▸ **Required work**:
Update the records by changing "darktable history" to "processing history" wherever it occurs, and leave everything else as it is.

▸ **Records for processing**:

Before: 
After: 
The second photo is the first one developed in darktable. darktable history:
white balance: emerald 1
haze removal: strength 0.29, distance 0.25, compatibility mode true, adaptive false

▸ **In response**:
Before: 
After: 
The second photo is the first one developed in darktable. processing history:
white balance: emerald 1
haze removal: strength 0.29, distance 0.25, compatibility mode true, adaptive false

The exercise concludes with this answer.